ORIGIN

Traffic HDU-6573

2019-11-11

Traffic

Problem

Avin is observing the cars at a crossroads. He finds that there are n cars running in the east-west direction with the i-th car passing the intersection at time ai . There are another m cars running in the north-south direction with the i-th car passing the intersection at time bi . If two cars passing the intersections at the same time, a traffic crash occurs. In order to achieve world peace and harmony, all the cars running in the north-south direction wait the same amount of integral time so that no two cars bump. You are asked the minimum waiting time.

Input

The first line contains two integers n and m (1 ≤ n, m ≤ 1, 000). The second line contains n distinct integers ai (1 ≤ ai ≤ 1, 000). The third line contains m distinct integers bi (1 ≤ bi ≤ 1, 000).

Output

Print a non-negative integer denoting the minimum waiting time.

Sample Input

Sample Output

1
2

1
0

Analysis

There is a fuzzy point in the description. That is all the car has to wait the same amount of time. For example:

dir\min	1	2	3	4	5	6
east-west	1		3	4
north-south	1	2			5

The north-south cars has a car go through minute 1 and is conflict with the east-west car. So it has to wait a minute. But all the cars has to wait the same amount of time. So the situation looks like this:

dir\min	1	2	3	4	5	6
east-west	1		3	4
north-south		2	3			6

However there is still a confliction at minute 3. So wait another minute.

dir\min	1	2	3	4	5	6	7
east-west	1		3	4
north-south			3	4			7

Now there are two conflictions. We keep waiting another minute.

dir\min	1	2	3	4	5	6	7	8
east-west	1		3	4
north-south				4	5			8

Ah—!Another minute.

dir\min	1	2	3	4	5	6	7	8	9
east-west	1		3	4
north-south					5	6			9

Finally, all the cars can pass without confliction.
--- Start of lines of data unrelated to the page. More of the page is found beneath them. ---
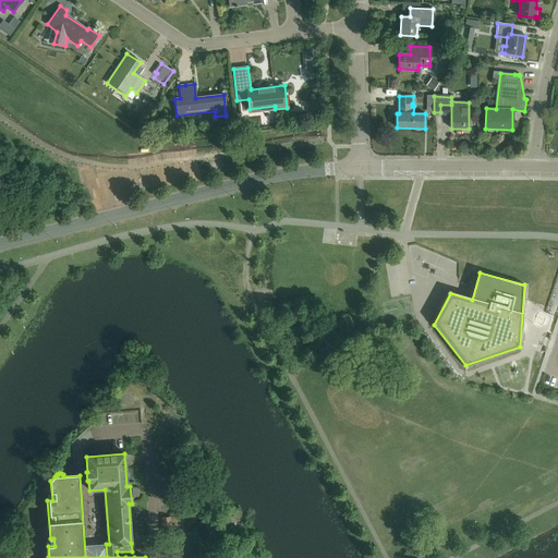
[(177,529),(176,517),(160,518),(161,530),(177,529)]
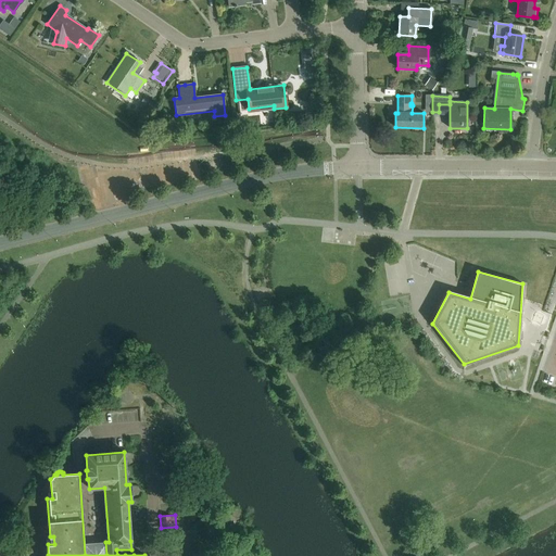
[(185,516),(186,525),(196,525),(196,515),(185,516)]
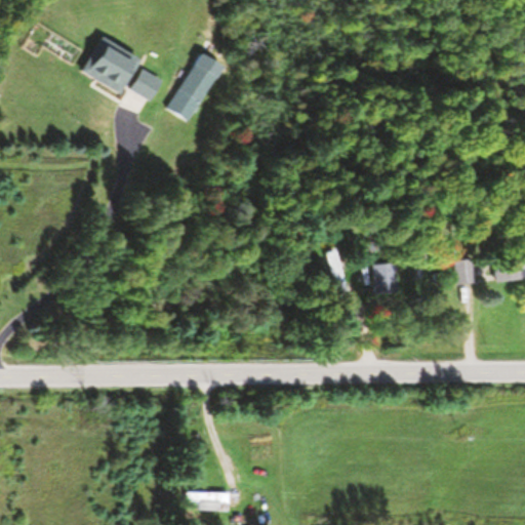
[(80,73),(122,94),(140,58),(99,37),(80,73)]
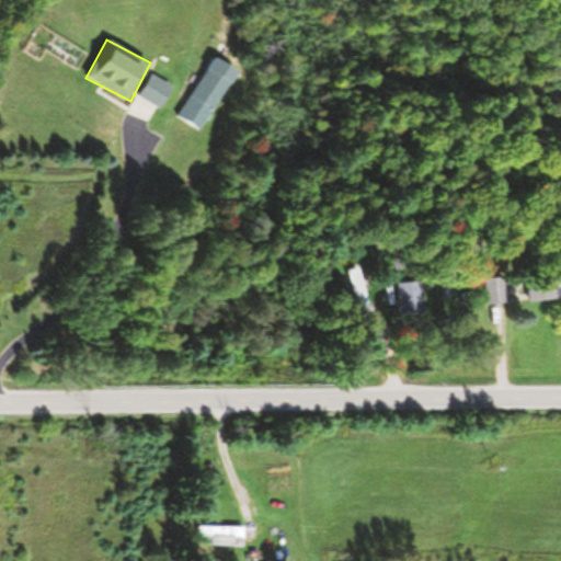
[(179,117),(202,132),(231,81),(207,67),(179,117)]
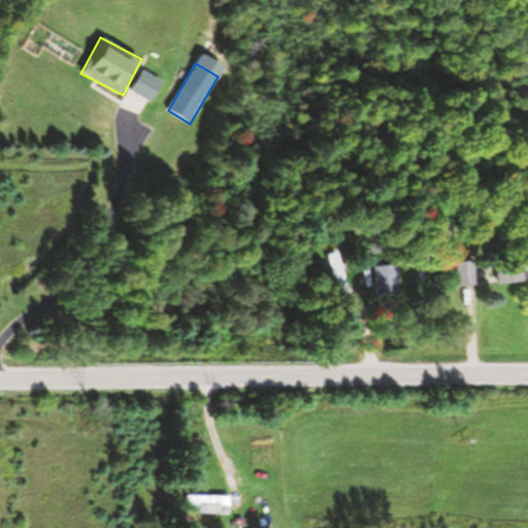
[(162,81),(143,71),(132,91),(151,102),(162,81)]
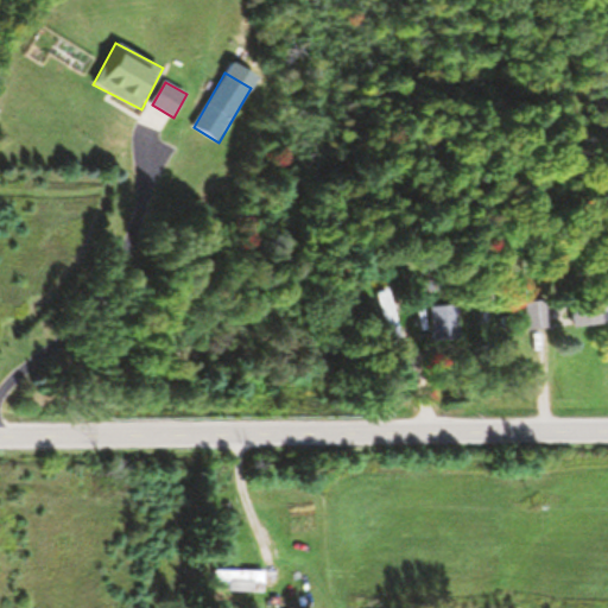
[(387,342),(401,339),(390,289),(377,291),(387,342)]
The code is to stimulate this process to find the least waiting minute.

Code

#include<bits/stdc++.h>

using namespace std;

int a[100000], b[100000];
int main() {
	int n, m, s;
	cin >> n >> m;
	for(int i = 0; i < n; i ++){
		cin >> s;
		a[s] = 1;
	}
	for(int i = 0; i < m; i ++){
		cin >> b[i];
	}
	int t = 0;
	while(1) {
		int flag = 0;
		for(int i = 0; i < m; i ++){
			if(a[b[i] + t] != 0){
				flag = 1;
				break;
			}
		}
		if(flag) {
			t ++;
		} else {
			break;
		}
	}
	cout << t << endl;
	return 0;
}